Oh please

Can it get anymore pathetic these days than the op/ed pages of the New York Times? Not even two weeks after they stated their reasons why they wouldn’t publish the ‘offensive’ Mohammed cartoons, an editorial appears in their paper today that would have you believing that they never took such an appeasing stance – and they go so far as to frown on others who’s actions they believe have sent a message of appeasement to Islamofascists:

With every new riot over the Danish cartoons, it becomes clearer that the protests are no longer about the caricatures of the Prophet Muhammad, but about the demagoguery of Islamic extremists. The demonstrators are undeniably outraged by what they perceive as blasphemy. But radical Islamists are trying to harness that indignation to their political goals and their theocratic ends by fomenting hatred for the West and for moderate regimes in the Muslim world. These are dangerous games, and they require the most resolute response.

A resolute response we won’t see from the NYT, as that policy from two weeks ago suggests:

“On the one hand, we have abundant evidence that a significant number of people β€” some of them our readers β€” consider these cartoons deeply offensive and inflammatory” Mr. Keller wrote. “Indeed, to publish them after seeing the outrage and violence across the Islamic world could be perceived as a particularly deliberate insult” he said.

“On the other hand” he continued, “we feel we can quite adequately convey the nature of the cartoons by describing them.” I quite agree. I doubt that the descriptions of the cartoons in Times articles over the past four days have left many readers with any major questions about why the drawings could offend Muslims or why some people might find humor in them.

Back to today’s editorial, the NYT goes on to say:

It is not the West that is most threatened in this crisis. The voices of moderation in the Muslim world are the ones that are being intimidated and silenced. Those few journalists and leaders who have spoken out against the rioting have been vilified and assailed, and even jailed. According to a report by Michael Slackman and Hassan M. Fattah in The New York Times, 11 journalists in five Islamic countries face prosecution for printing some of the Danish cartoons, even when their purpose was to condemn them.

In most of these cases, the legal action represents attempts by cowed authorities to appease the Islamists.
But the effect β€” in Yemen, Jordan and other countries β€” has only been to give extremists a dollop of legitimacy, and to encourage them to turn up the heat.

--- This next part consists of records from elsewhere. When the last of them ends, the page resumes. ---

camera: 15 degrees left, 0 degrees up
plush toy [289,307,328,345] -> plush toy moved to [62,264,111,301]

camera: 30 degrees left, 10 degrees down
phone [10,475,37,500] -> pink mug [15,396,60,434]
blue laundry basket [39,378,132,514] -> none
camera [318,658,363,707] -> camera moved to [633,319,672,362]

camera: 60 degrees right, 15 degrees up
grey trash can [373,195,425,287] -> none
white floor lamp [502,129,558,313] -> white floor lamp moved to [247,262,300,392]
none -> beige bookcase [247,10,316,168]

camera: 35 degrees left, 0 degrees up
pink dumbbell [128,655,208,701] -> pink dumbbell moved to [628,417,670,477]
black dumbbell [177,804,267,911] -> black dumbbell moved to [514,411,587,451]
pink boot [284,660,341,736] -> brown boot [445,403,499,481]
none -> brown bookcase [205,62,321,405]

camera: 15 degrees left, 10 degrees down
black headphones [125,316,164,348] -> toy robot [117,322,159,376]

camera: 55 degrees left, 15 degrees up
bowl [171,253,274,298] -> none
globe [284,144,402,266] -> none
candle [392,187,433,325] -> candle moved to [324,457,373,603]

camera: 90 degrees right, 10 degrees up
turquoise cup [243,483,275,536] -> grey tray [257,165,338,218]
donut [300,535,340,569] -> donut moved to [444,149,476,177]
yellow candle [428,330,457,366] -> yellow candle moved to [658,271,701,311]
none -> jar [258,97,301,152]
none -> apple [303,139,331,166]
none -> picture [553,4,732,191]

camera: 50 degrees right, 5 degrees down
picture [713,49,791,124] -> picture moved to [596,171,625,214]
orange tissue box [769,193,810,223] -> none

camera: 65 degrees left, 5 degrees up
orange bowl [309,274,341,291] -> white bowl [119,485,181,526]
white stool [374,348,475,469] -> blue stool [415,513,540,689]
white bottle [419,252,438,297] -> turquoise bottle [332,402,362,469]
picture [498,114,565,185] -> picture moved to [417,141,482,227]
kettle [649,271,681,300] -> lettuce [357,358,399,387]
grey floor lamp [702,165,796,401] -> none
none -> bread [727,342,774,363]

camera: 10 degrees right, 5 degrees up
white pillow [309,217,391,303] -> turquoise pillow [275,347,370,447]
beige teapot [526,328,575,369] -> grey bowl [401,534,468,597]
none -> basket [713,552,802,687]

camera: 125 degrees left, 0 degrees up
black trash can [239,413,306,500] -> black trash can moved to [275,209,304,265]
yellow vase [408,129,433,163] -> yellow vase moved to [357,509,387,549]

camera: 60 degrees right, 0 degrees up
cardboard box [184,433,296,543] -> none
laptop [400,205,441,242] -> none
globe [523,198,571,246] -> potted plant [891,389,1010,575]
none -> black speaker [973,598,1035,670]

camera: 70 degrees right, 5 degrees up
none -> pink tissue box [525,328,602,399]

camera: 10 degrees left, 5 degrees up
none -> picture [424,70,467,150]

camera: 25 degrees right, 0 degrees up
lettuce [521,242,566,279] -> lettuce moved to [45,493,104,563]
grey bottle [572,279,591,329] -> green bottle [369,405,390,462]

That, in turn, increases the perception of a “clash of civilizations” between Islam and the West.

The willful ignorance here is breathtaking. The NYT (among other popular news outlets) has refused to reprint the cartoons, yet has the audacity to shake its finger at “cowed authorities” who the NYT claims are trying to “appease the Islamists”? Has the editorial board at the NYT looked in a mirror lately?

It’s a sad day in America when a university newspaper displays more courage than the NYT and most of the rest of the mainstream media (like the Washington Post and CNN). The Daily Tarheel was prepared to take the heat over their publishing of the Mohammed cartoons. The NYT, the s0-called newspaper of record, chose to take the easy way out – preferring to appease than to demonstrate to fanatical Islamists that they (the NYT) weren’t going to be intimidated by their threats, blackmail, and violence.

What’s especially baffling about this op/ed piece is how it starts out: “With every new riot over the Danish cartoons, it becomes clearer that the protests are no longer about the caricatures of the Prophet Muhammad, but about the demagoguery of Islamic extremists. ” The NYT is right about the fact that these riots were about something much bigger than the ‘offensive’ Mohammed cartoons, but the cartoons were the catalyst to stoking the anti-west fires that rage within the heart of fanatatical Islamists. What I find curious about the NYT’s opener is the fact that that was quite obvious not long after the start of all the outrage over the cartoons. Gateway Pundit was one of many bloggers who reported on that well before the NYT came to the realization that all was not as it seemed.

The bottom line is that the NYT’s stance is little more than a too-late attempt to catch up with those who boldly decided to go forth in reprinting the cartoons from the beginning of this controversy. In effect, the NYT have tried with this editorial to make themselves look strong and resolute on the issue when in reality, their stance (one in which they’ve not backed down) on the reprinting of the cartoons was just one of many similar stances made in mainstream newspapers/outlets across America that, in essence, gave the Islamofascists’ rioting the ‘legitimacy’ the NYT decried in their editorial piece and not only that, those stances symbolized the very type of appeasement the Times seemingly frowned upon in the same editorial.